[Provided information — start]
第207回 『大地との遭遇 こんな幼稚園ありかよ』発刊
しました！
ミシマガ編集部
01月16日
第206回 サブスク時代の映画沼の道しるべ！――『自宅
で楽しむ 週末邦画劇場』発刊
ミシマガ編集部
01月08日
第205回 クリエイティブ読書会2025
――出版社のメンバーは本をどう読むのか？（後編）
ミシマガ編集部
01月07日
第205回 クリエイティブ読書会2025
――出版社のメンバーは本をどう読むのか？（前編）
[Provided information — finish]
The problem
Return all of the lines above verbatim.

Result for this task
第207回 『大地との遭遇 こんな幼稚園ありかよ』発刊
しました！
ミシマガ編集部
01月16日
第206回 サブスク時代の映画沼の道しるべ！――『自宅
で楽しむ 週末邦画劇場』発刊
ミシマガ編集部
01月08日
第205回 クリエイティブ読書会2025
――出版社のメンバーは本をどう読むのか？（後編）
ミシマガ編集部
01月07日
第205回 クリエイティブ読書会2025
――出版社のメンバーは本をどう読むのか？（前編）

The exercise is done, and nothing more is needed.